Vietnam Love 10/10/20 22:41

there is nothing to support the contentions and prejudices deranging the religious communities of mankind and therefore all human affairs.

Wilson Pit 10/10/20 22:42

Had humanity seen the Educators of its collective childhood in their true character, as agents of one civilizing process, it would no doubt have reaped incalculably greater benefits from the cumulative effects of their successive missions.

Gentle Moon 10/10/20 22:43

Banning nuclear weapons, prohibiting the use of poison gases, or outlawing germ warfare will not remove the root causes of war.

Red Star 10/10/20 22:44

The increasing attention being focused on some of the most deep-rooted problems of the planet is yet another hopeful sign.

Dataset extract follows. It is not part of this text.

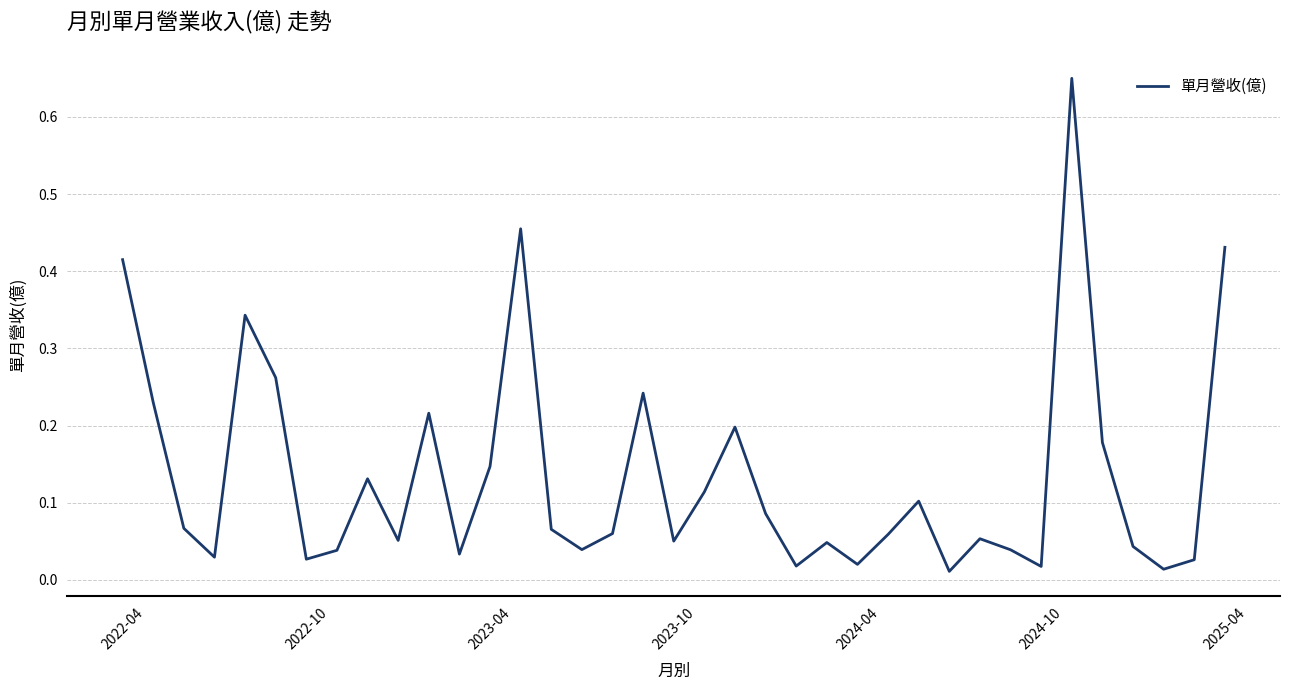

How many lines are shown in the chart?

1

For A Peace World 10/10/20 22:46

Racism, one of the most baneful and persistent evils, is a major barrier to peace.

Swift Hoodie 10/10/20 22:47

Racism retards the unfoldment of the boundless potentialities of its victims, corrupts its perpetrators, and blights human progress.

Enda Thompson 10/10/20 22:48

The inordinate disparity between rich and poor, a source of acute suffering, keeps the world in a state of instability, virtually on the brink of war.